The expression of sPD-1 can be readily detected in peripheral blood [25]. sPD-1 inhibits the PD-1/PD-L signaling pathway by interacting with PD-Ls, and therefore promotes the activation of T cells [26]. Previous studies have demonstrated that the expression of sPD‑1 was elevated in patients with RA and was correlated with the disease activity [27, 28]. However, there is no relevant research on whether it is related to RA-ILD. Our study showed that serum sPD-1 levels were significantly elevated in patients with RA-ILD compared with healthy control subjects and RA-non-ILD patients. Further analysis showed that serum sPD-1 was negatively correlated with lung function indexes, including FVC% and FEV1%. Multivariate regression analysis showed that PD-1 was a risk factor in RA-ILD. In addition, the ROC curve exhibited discriminating capacity and the optimal threshold, according to the ROC curve, for serum sPD-1 was 145.4 pg/ml.
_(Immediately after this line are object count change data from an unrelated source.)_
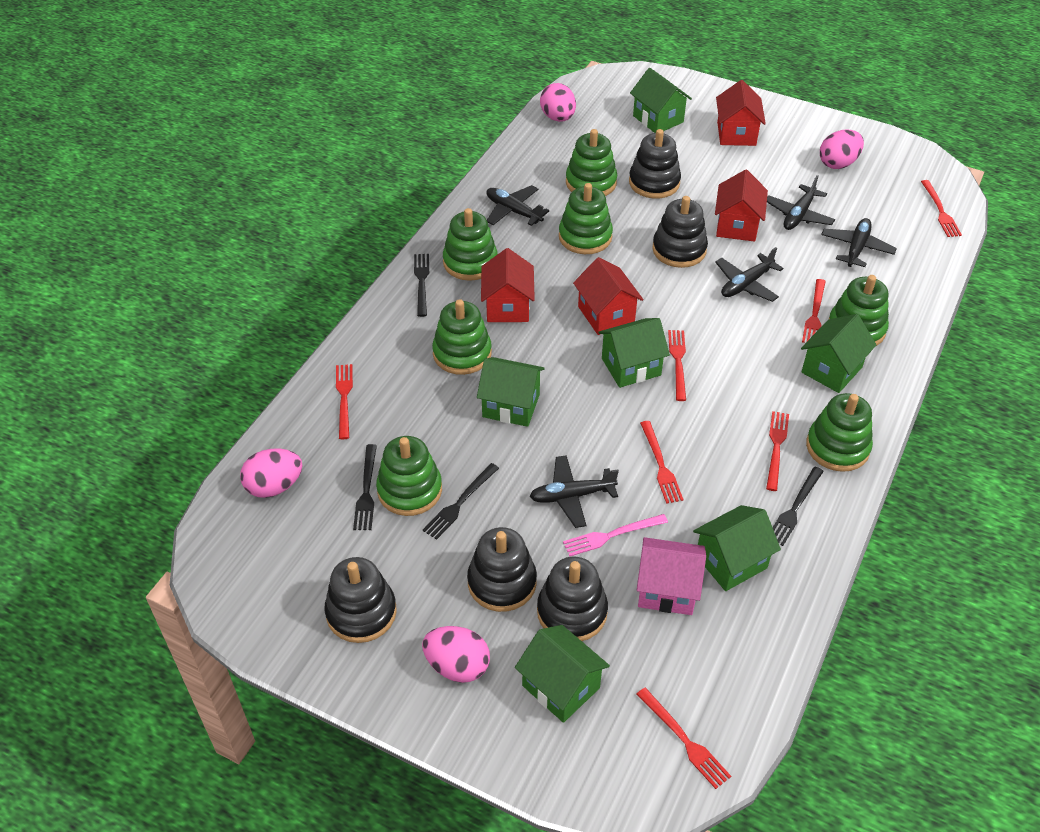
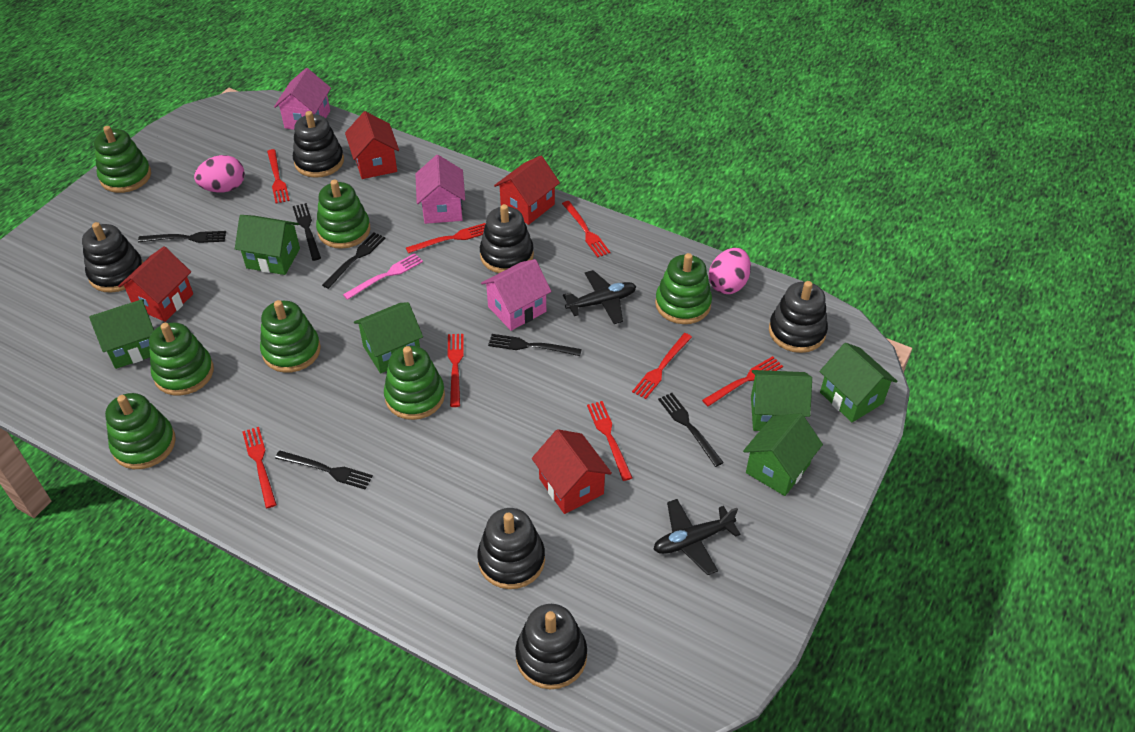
black fork: [353,444,377,530] [414,254,429,317] [423,463,499,540] [773,467,824,546] = 4 -> [138,231,226,243] [275,451,373,489] [293,203,321,261] [322,232,385,289] [488,334,582,356] [658,393,724,467] = 6
black plane: [486,185,549,226] [530,455,619,528] [715,247,783,302] [767,175,835,230] [821,218,897,267] = 5 -> [563,270,636,324] [653,499,741,575] = 2
black stacking toy: [324,557,397,643] [467,527,537,612] [537,556,608,641] [629,129,681,199] [652,196,708,268] = 5 -> [82,222,143,293] [293,111,344,178] [477,508,545,589] [480,204,534,273] [515,604,587,689] [769,281,828,353] = 6
pink egg: [240,449,303,498] [422,626,490,683] [540,83,576,122] [820,129,864,169] = 4 -> [194,155,245,193] [709,248,751,294] = 2
pink house: [637,537,706,615] = 1 -> [274,68,331,130] [415,155,465,224] [481,259,551,331] = 3
red fork: [336,364,353,439] [636,687,731,789] [640,421,684,504] [668,330,686,401] [766,411,789,491] [802,279,826,343] [921,180,962,237] = 7 -> [242,427,277,508] [267,149,290,204] [406,223,485,254] [448,334,464,407] [562,201,610,258] [587,401,633,481] [632,333,692,399] [702,356,783,406] = 8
Therefore, sPD-1 may be a new biomarker to predict the occurrence of ILD. Unfortunately, we did not observe an association of sPD-1 with the severity of ILD in RA.

The pathogenesis of RA-ILD is still unclear. T lymphocytes are considered important for the pathogenesis of RA. Many studies have shown that the imbalance of lymphocyte subsets plays an important role in the occurrence and development of ILD [29]. Previous studies reported that RA-ILD and IPF have overlapping pathogenesis, providing a new approach to study the pathogenesis of RA-ILD [30]. Wang et al. [31] found that PD-1 positive CD8+ T cells were significantly increased in lung tissue samples of patients with IPF, and the investigators speculated that abnormally activated T lymphocytes, particularly CD8+T lymphocytes, may be the main cell subsets inducing immune damage in pulmonary fibrosis. sPD-1 is expressed by CD4+ and CD8+ T lymphocytes stimulated by proinflammatory cytokines [25]. sPD-1 may be a facilitating factor for pulmonary fibrosis. But this hypothesis may require further investigation.

Leflunomide, MTX, and TNF-α antagonists are commonly used in the treatment of RA. These treatments have been considered beneficial for arthritis control, but include some side effects, such as interstitial pneumonia [10]. About 0.43% of MTX-treated patients exhibited a rare side effect of allergic pneumonia [32]. This type of organ-specific allergic reaction has received considerable clinical attention and is believed to be associated with the incidence rate or exacerbation of RA associated with ILD. This side effect has become one of the reasons clinicians rarely prescribe MTX for patients with pulmonary diseases. In our study, the number of patients prescribed MTX was significantly lower in the RA-ILD group than that in RA-non-ILD group. However, recent studies suggest that MTX treatment is not associated with an increased risk of RA-ILD diagnosis. Conversely, MTX treatment may be a protective factor for ILD in RA [33]. It has also been reported that the use of biological agents, especially the use of tumor necrosis factor (TNF-α) and glucocorticoids, is related to the occurrence of ILD [34, 35]. Our study found that the RA-ILD group had more exposure to TNF-α and glucocorticoids than the RA-non-ILD group. By combining these treatments, patients with RA-ILD may experience increased inflammation.

Conclusion

In conclusion, increased sPD-1 may be an important biomarker for predicting the occurrence of interstitial pneumonia in patients with RA. Our findings may help to elucidate the implications of high sPD-1 in patients with RA with ILD, and provide new possibilities for managing RA-ILD, as well as important insight into the pathogenesis of ILD.